◆ **TEXT SECTION**
%%

Further Thoughts on Why There Are Good Data Supporting the Inferior Vena Cava Filter

Author Affiliations
  • 1Medical Oncology Branch, National Cancer Institute, National Institutes of Health, Bethesda, Maryland
  • 2Department of Medicine, Northwestern University, Chicago, Illinois
  • 3Department of Medicine, University of Chicago, Chicago, Illinois

Copyright 2014 American Medical Association. All Rights Reserved. Applicable FARS/DFARS Restrictions Apply to Government Use.

JAMA Intern Med. 2014;174(1):164-165. doi:10.1001/jamainternmed.2013.13176

To the Editor Previously, we were not responding to the intended comments by Dr Hoffer.1 Herein, we address his points.

%%

[Data entries]

%%

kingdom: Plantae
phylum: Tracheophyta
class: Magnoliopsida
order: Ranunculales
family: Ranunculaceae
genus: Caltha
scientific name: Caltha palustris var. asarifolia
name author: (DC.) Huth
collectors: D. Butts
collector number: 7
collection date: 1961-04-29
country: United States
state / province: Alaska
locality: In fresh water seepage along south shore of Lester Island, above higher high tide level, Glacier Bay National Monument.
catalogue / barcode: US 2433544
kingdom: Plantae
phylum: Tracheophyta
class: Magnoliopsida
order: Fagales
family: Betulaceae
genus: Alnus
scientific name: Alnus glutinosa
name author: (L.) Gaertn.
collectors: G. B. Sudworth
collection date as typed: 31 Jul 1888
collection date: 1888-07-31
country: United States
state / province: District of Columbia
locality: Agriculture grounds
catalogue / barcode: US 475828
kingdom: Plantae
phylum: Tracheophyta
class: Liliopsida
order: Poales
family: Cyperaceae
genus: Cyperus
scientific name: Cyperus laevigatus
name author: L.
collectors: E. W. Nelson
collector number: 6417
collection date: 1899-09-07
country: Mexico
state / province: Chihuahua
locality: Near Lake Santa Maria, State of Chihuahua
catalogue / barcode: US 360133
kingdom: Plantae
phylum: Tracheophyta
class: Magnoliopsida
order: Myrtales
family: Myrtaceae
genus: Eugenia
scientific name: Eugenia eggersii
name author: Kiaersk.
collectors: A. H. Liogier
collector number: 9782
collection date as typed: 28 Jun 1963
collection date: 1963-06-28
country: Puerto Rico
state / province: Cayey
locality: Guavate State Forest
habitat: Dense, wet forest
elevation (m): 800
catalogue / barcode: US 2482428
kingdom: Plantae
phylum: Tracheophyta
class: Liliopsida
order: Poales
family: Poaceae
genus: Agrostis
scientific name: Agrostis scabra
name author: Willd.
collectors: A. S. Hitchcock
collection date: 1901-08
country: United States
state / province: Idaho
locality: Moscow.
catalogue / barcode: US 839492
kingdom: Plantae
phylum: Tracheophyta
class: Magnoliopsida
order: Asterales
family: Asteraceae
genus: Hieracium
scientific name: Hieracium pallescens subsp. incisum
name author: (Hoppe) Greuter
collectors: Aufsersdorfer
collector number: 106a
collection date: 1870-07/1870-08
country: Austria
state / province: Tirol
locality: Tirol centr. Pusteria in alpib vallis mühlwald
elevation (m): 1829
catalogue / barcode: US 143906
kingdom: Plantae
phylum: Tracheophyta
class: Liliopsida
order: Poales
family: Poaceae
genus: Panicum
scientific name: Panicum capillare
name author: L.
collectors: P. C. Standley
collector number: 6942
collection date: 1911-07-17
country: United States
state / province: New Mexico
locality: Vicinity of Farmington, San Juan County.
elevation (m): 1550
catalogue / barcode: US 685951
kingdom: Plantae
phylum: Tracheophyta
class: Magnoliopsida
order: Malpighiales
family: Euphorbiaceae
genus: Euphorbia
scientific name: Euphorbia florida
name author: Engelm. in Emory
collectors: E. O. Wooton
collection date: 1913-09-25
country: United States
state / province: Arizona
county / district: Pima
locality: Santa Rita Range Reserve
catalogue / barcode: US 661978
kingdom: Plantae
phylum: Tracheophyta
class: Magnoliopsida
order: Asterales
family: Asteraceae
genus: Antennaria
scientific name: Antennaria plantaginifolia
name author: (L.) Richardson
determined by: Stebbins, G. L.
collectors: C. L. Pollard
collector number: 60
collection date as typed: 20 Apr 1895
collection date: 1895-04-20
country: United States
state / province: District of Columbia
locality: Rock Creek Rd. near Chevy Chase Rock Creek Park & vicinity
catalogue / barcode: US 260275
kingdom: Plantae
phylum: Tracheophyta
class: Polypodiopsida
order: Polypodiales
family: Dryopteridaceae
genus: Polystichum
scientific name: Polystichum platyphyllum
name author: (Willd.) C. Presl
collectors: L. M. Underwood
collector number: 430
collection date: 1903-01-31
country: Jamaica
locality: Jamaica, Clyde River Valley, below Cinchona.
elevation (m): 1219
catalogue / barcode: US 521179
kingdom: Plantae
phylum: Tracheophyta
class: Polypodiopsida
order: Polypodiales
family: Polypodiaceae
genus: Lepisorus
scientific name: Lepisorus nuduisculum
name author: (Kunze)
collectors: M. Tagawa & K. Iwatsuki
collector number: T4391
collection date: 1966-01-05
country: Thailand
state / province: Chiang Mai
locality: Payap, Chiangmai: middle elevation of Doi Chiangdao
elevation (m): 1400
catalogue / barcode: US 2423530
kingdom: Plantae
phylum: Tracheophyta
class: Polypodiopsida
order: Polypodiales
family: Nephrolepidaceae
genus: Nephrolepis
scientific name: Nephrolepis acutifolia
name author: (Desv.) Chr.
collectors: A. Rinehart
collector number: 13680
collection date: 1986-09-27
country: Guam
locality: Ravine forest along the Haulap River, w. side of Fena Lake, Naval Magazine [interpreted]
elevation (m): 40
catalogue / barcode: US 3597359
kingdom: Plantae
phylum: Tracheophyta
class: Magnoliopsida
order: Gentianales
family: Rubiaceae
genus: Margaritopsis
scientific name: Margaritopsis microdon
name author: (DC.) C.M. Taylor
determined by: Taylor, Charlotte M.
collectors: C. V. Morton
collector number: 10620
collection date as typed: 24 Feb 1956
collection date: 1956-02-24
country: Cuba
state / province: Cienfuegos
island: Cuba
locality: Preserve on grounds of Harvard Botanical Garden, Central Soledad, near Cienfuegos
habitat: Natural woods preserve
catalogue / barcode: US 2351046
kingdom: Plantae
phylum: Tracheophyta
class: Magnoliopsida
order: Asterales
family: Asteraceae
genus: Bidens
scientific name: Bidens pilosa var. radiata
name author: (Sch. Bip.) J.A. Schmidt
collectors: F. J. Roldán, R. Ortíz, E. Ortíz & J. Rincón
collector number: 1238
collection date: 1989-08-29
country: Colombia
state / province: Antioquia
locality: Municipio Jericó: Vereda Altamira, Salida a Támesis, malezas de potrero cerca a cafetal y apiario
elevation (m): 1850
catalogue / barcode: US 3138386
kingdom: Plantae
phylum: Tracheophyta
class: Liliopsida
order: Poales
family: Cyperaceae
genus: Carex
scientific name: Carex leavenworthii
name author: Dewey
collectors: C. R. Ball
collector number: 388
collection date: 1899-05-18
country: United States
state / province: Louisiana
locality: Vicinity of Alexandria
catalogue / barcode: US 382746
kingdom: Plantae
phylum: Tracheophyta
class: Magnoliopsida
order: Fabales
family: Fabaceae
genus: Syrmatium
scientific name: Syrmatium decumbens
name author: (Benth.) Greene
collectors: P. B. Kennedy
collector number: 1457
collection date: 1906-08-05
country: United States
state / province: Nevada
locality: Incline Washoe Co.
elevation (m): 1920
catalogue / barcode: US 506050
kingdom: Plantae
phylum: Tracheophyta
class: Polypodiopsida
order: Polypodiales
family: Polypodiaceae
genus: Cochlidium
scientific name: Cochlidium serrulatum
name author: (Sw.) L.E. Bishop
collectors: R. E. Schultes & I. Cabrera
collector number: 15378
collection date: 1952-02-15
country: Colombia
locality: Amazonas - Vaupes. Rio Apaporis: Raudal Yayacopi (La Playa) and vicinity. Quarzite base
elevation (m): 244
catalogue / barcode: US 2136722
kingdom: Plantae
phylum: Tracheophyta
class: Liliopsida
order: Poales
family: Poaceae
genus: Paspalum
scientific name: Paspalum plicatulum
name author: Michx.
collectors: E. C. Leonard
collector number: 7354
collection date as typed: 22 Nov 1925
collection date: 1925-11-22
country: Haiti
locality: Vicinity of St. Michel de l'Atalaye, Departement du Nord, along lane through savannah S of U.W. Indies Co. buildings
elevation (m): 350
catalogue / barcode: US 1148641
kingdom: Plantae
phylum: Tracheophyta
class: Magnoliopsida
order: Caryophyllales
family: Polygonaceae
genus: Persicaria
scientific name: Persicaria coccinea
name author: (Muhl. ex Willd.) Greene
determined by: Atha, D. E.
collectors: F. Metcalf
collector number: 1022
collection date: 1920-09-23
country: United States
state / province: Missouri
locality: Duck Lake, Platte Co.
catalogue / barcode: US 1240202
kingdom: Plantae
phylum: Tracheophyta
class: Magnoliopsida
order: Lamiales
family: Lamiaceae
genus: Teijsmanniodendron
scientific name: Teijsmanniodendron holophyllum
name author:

%%

◆ **TASK OBJECTIVE**
Repeat the part of the letter on the inferior vena cava filter starting with "Further Thoughts on" and going on through "address his points.". The listing has nothing to do with the letter on the inferior vena cava filter.

◆ **EXERCISE ANSWER**
Further Thoughts on Why There Are Good Data Supporting the Inferior Vena Cava Filter

Author Affiliations
  • 1Medical Oncology Branch, National Cancer Institute, National Institutes of Health, Bethesda, Maryland
  • 2Department of Medicine, Northwestern University, Chicago, Illinois
  • 3Department of Medicine, University of Chicago, Chicago, Illinois

Copyright 2014 American Medical Association. All Rights Reserved. Applicable FARS/DFARS Restrictions Apply to Government Use.

JAMA Intern Med. 2014;174(1):164-165. doi:10.1001/jamainternmed.2013.13176

To the Editor Previously, we were not responding to the intended comments by Dr Hoffer.1 Herein, we address his points.